▸ **Selected passage**
-- Opening Marker --
At the Parker River bridge in Newbury, the escaped slaves were often met by Richard Plumer of Newburyport. Stowing the fugitives among sacks of grain in his wagon. Plumer alternated between five destinations, or hid the fugitives in his barn under hay until the way was clear. At the Merrimack River, Mr. Jackman would transport them 27 miles to Lee, NH. Plumer sometimes crossed the chain bridge to Amesbury, a hotbed of Quaker anti-slavery sentiment, and delivered his charges to associates of John Greenleaf Whittier. Occasionally Plumer took his wagon to Turkey Hill in West Newbury and delivered the slaves to Robert Brown, a Quaker, who transported them to his father’s farm in Kingston NH.

Quakers had opposed slavery as far back as the 17th Century, but in the 1830s, the national organization adopted a stance opposing abolitionism because it might revolutionize the public, which indeed eventually happened with the Civil War. The fear that anti-slavery activists were on a politically destructive course prevailed among clergy throughout even the northern states. Many abolitionists, after being ostracized in their own churches, withdrew and formed “comeouter” anti-slavery congregations that espoused “immediatism.”

Another refuge station in Newbury was the house of Joshua Coffin, a founder and first recording secretary of the New England Anti-Slavery Society. From 1834 to 1837, Coffin was the manager of the American Anti-Slavery Society. The eventual destination for most of the escaped slaves was Canada.

The Nation divides

The Kansas–Nebraska Act of 1854 established the process for creating new states from the remaining territory of the Louisiana Purchase of 1803, and repealed the Missouri Compromise of 1820. On May 19 and 20, 1856, Senator Charles Sumner, a Massachusetts antislavery Republican, delivered a long speech denouncing the power that slave owners held over their elected representatives.
-- Closing Marker --
▸ **Directions**
[a] From the passage on escaped slaves in Newbury, copy the text from "The Nation divides" up to and including "their elected representatives.".
[b] In the passage on escaped slaves in Newbury, condense the paragraph beginning "Another refuge station in Newbury" into a short list of its main facts.

▸ **Dataset excerpts**
-- Opening Marker --
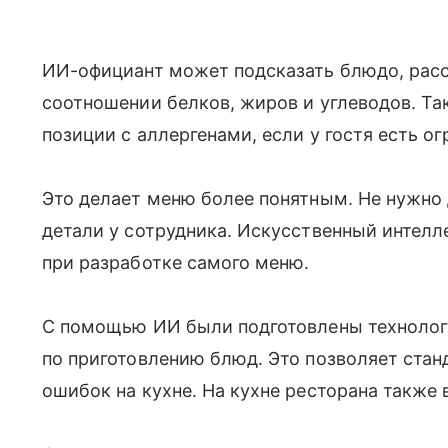
ИИ-официант может подсказать блюдо, расск
соотношении белков, жиров и углеводов. Та
позиции с аллергенами, если у гостя есть о
Это делает меню более понятным. Не нужно
детали у сотрудника. Искусственный интелле
при разработке самого меню.
С помощью ИИ были подготовлены технолог
по приготовлению блюд. Это позволяет стан
ошибок на кухне. На кухне ресторана также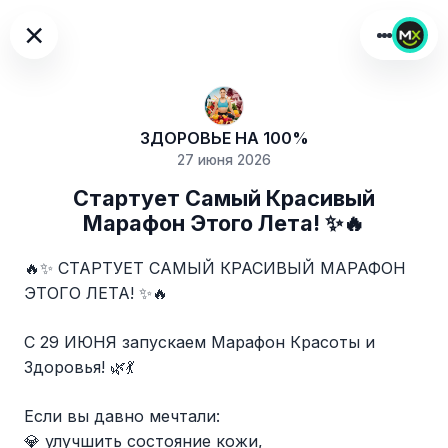
×
ЗДОРОВЬЕ НА 100%
27 июня 2026
Стартует Самый Красивый
Марафон Этого Лета! ✨🔥
🔥✨ СТАРТУЕТ САМЫЙ КРАСИВЫЙ МАРАФОН
ЭТОГО ЛЕТА! ✨🔥
С 29 ИЮНЯ запускаем Марафон Красоты и
Здоровья! 🌿💃
Если вы давно мечтали:
💎 улучшить состояние кожи,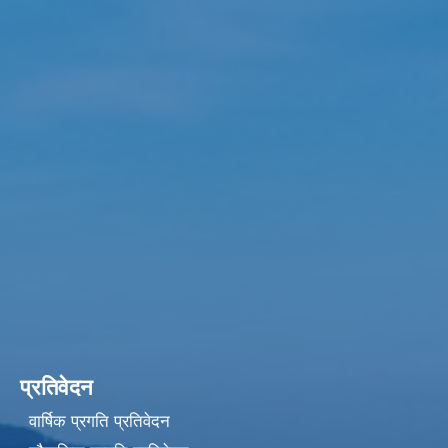
प्रतिवेदन
वार्षिक प्रगति प्रतिवेदन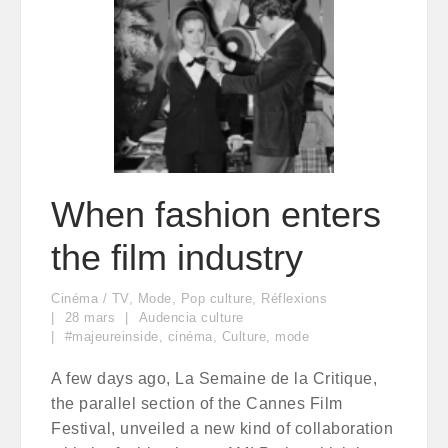
When fashion enters
the film industry
Cinéma / TV
,
Mode
,
Pop culture
,
Réflexions
28
mars
Audencia culture
#majeureinside
,
cinéma
,
Culture
,
mode
A few days ago, La Semaine de la Critique,
the parallel section of the Cannes Film
Festival, unveiled a new kind of collaboration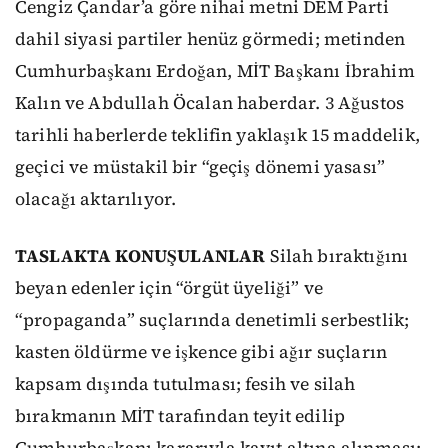
Cengiz Çandar’a göre nihai metni DEM Parti
dahil siyasi partiler henüz görmedi; metinden
Cumhurbaşkanı Erdoğan, MİT Başkanı İbrahim
Kalın ve Abdullah Öcalan haberdar. 3 Ağustos
tarihli haberlerde teklifin yaklaşık 15 maddelik,
geçici ve müstakil bir “geçiş dönemi yasası”
olacağı aktarılıyor.
TASLAKTA KONUŞULANLAR
Silah bıraktığını
beyan edenler için “örgüt üyeliği” ve
“propaganda” suçlarında denetimli serbestlik;
kasten öldürme ve işkence gibi ağır suçların
kapsam dışında tutulması; fesih ve silah
bırakmanın MİT tarafından teyit edilip
Cumhurbaşkanı kararıyla kayıt altına alınması;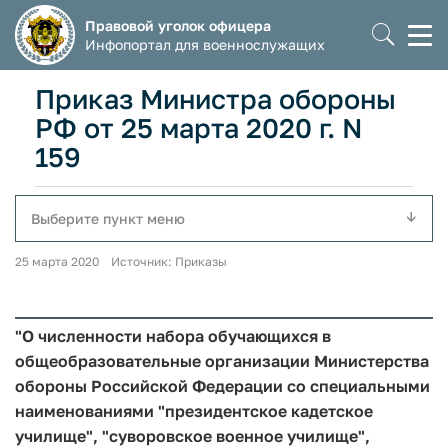
Правовой уголок офицера
Моб
Инфопортал для военнослужащих
мен
Приказ Министра обороны
РФ от 25 марта 2020 г. N
159
Выберите пункт меню
25 марта 2020 Источник: Приказы
"О численности набора обучающихся в
общеобразовательные организации Министерства
обороны Российской Федерации со специальными
наименованиями "президентское кадетское
училище", "суворовское военное училище",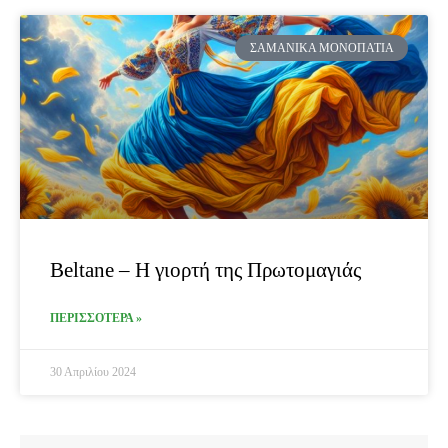
ΣΑΜΑΝΙΚΆ ΜΟΝΟΠΆΤΙΑ
Beltane – Η γιορτή της Πρωτομαγιάς
ΠΕΡΙΣΣΟΤΕΡΑ »
30 Απριλίου 2024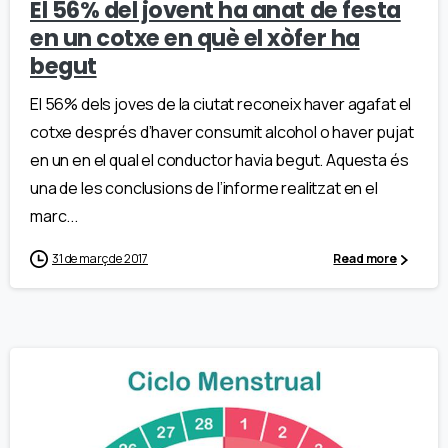
El 56% del jovent ha anat de festa
en un cotxe en què el xòfer ha
begut
El 56% dels joves de la ciutat reconeix haver agafat el
cotxe després d’haver consumit alcohol o haver pujat
en un en el qual el conductor havia begut. Aquesta és
una de les conclusions de l’informe realitzat en el
marc...
31 de març de 2017
Read more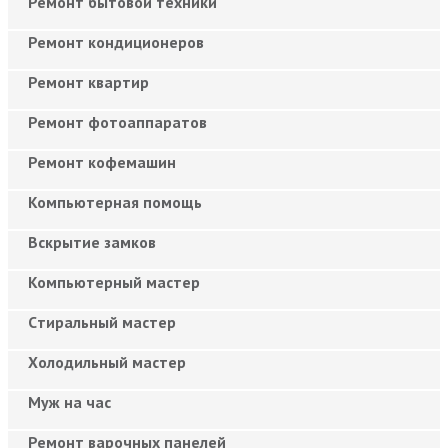
Ремонт бытовой техники
Ремонт кондиционеров
Ремонт квартир
Ремонт фотоаппаратов
Ремонт кофемашин
Компьютерная помощь
Вскрытие замков
Компьютерный мастер
Cтиральный мастер
Холодильный мастер
Муж на час
Ремонт варочных панелей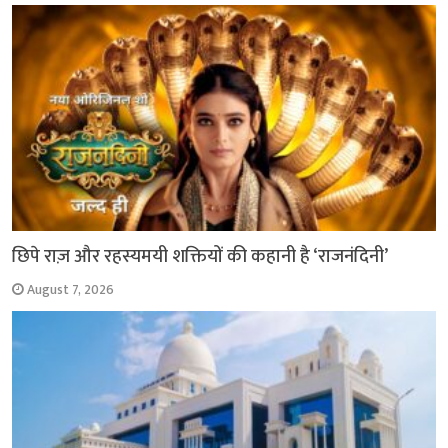
o
p
r
a
n
k
p
m
k
छिपे राज़ और रहस्यमयी शक्तियों की कहानी है ‘राजनंदिनी’
August 7, 2026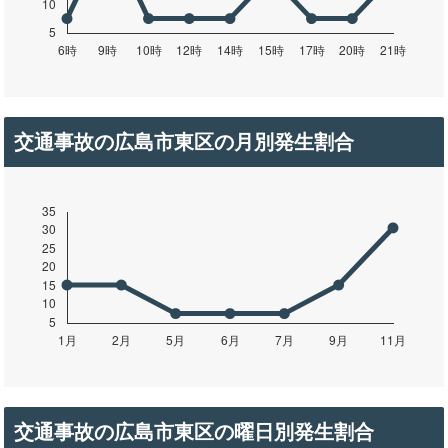
交通事故の広島市東区の月別発生割合
交通事故の広島市東区の曜日別発生割合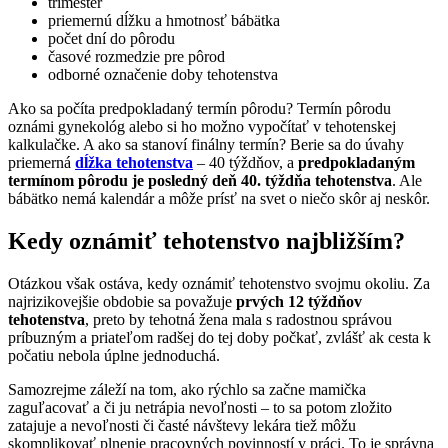
trimester
priemernú dĺžku a hmotnosť bábätka
počet dní do pôrodu
časové rozmedzie pre pôrod
odborné označenie doby tehotenstva
Ako sa počíta predpokladaný termín pôrodu? Termín pôrodu
oznámi gynekológ alebo si ho možno vypočítať v tehotenskej
kalkulačke. A ako sa stanoví finálny termín? Berie sa do úvahy
priemerná
dĺžka tehotenstva
– 40 týždňov, a
predpokladaným
termínom pôrodu je posledný deň 40. týždňa tehotenstva
. Ale
bábätko nemá kalendár a môže prísť na svet o niečo skôr aj neskôr.
Kedy oznámiť tehotenstvo najbližším?
Otázkou však ostáva, kedy oznámiť tehotenstvo svojmu okoliu. Za
najrizikovejšie obdobie sa považuje
prvých 12 týždňov
tehotenstva
, preto by tehotná žena mala s radostnou správou
príbuzným a priateľom radšej do tej doby počkať, zvlášť ak cesta k
počatiu nebola úplne jednoduchá.
Samozrejme záleží na tom, ako rýchlo sa začne mamička
zaguľacovať a či ju netrápia nevoľnosti – to sa potom zložito
zatajuje a nevoľnosti či časté návštevy lekára tiež môžu
skomplikovať plnenie pracovných povinností v práci. To je správna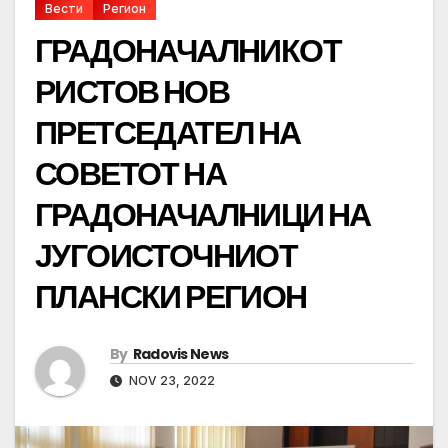
Вести
Регион
ГРАДОНАЧАЛНИКОТ
РИСТОВ НОВ
ПРЕТСЕДАТЕЛ НА
СОВЕТОТ НА
ГРАДОНАЧАЛНИЦИ НА
ЈУГОИСТОЧНИОТ
ПЛАНСКИ РЕГИОН
By
Radovis News
NOV 23, 2022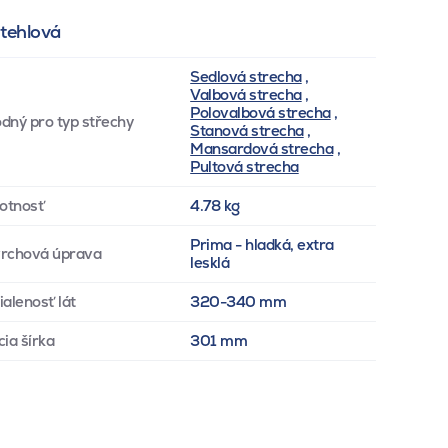
 tehlová
Sedlová strecha
,
Valbová strecha
,
Polovalbová strecha
,
dný pro typ střechy
Stanová strecha
,
Mansardová strecha
,
Pultová strecha
otnosť
4.78 kg
Prima - hladká, extra
rchová úprava
lesklá
ialenosť lát
320-340 mm
cia šírka
301 mm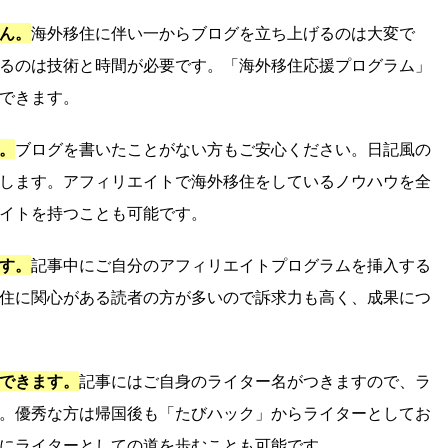
ん。
海外移住に伴い一からブログを立ち上げるのは大変で
るのは技術と時間が必要です。「海外移住応援プログラム」
できます。
。
ブログを書いたことがない方もご安心ください。日記風の
します。アフィリエイトで海外移住をしているノウハウを全
イトを持つことも可能です。
す。
記事中にご自分のアフィリエイトプログラムを挿入する
住に関心がある読者の方が多いので訴求力も高く、成果につ
できます。
記事にはご自身のライター名がつきますので、ラ
。優秀な方は帰国後も「たびハック」からライターとしてお
にライターとしての道を歩むことも可能です。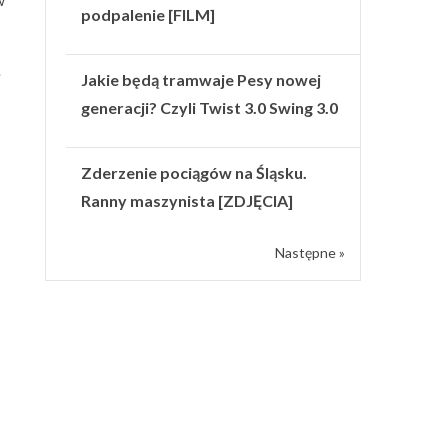
w
podpalenie [FILM]
.
Jakie będą tramwaje Pesy nowej
generacji? Czyli Twist 3.0 Swing 3.0
Zderzenie pociągów na Śląsku.
Ranny maszynista [ZDJĘCIA]
Następne »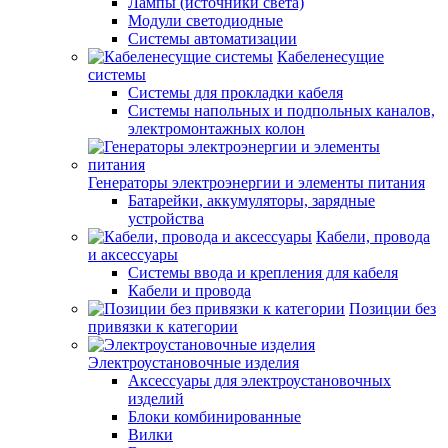
Лампы (источники света)
Модули светодиодные
Системы автоматизации
Кабеленесущие
системы
Системы для прокладки кабеля
Системы напольных и подпольных каналов,
электромонтажных колон
Генераторы электроэнергии и элементы питания
Батарейки, аккумуляторы, зарядные
устройства
Кабели, провода
и аксессуары
Системы ввода и крепления для кабеля
Кабели и провода
Позиции без
привязки к категории
Электроустановочные изделия
Аксессуары для электроустановочных
изделий
Блоки комбинированные
Вилки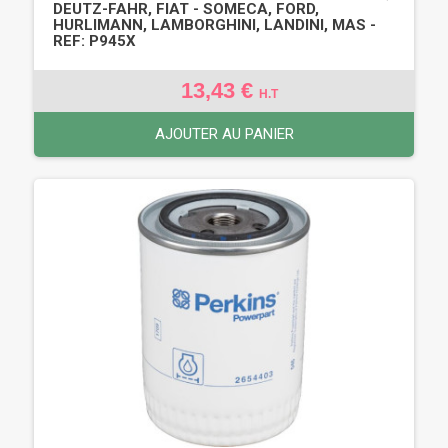
DEUTZ-FAHR, FIAT - SOMECA, FORD,
HURLIMANN, LAMBORGHINI, LANDINI, MAS -
REF: P945X
13,43 €
H.T
AJOUTER AU PANIER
-- Closing Marker --
▸ **List of answers**
[a]
The Nation divides

The Kansas–Nebraska Act of 1854 established the process for creating new states from the remaining territory of the Louisiana Purchase of 1803, and repealed the Missouri Compromise of 1820. On May 19 and 20, 1856, Senator Charles Sumner, a Massachusetts antislavery Republican, delivered a long speech denouncing the power that slave owners held over their elected representatives.

[b]
- Joshua Coffin's house in Newbury was another refuge station.
- Coffin was a founder and the first recording secretary of the New England Anti-Slavery Society.
- He managed the American Anti-Slavery Society from 1834 to 1837.
- Canada was the eventual destination for most of the escaped slaves.